*Exercise instructions:*
Return every record below exactly as given.

[Records drawn from a dataset]
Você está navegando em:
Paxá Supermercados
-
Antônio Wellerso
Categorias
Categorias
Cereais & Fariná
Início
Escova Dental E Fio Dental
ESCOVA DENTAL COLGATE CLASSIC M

*Response to the exercise:*
Você está navegando em:
Paxá Supermercados
-
Antônio Wellerso
Categorias
Categorias
Cereais & Fariná
Início
Escova Dental E Fio Dental
ESCOVA DENTAL COLGATE CLASSIC M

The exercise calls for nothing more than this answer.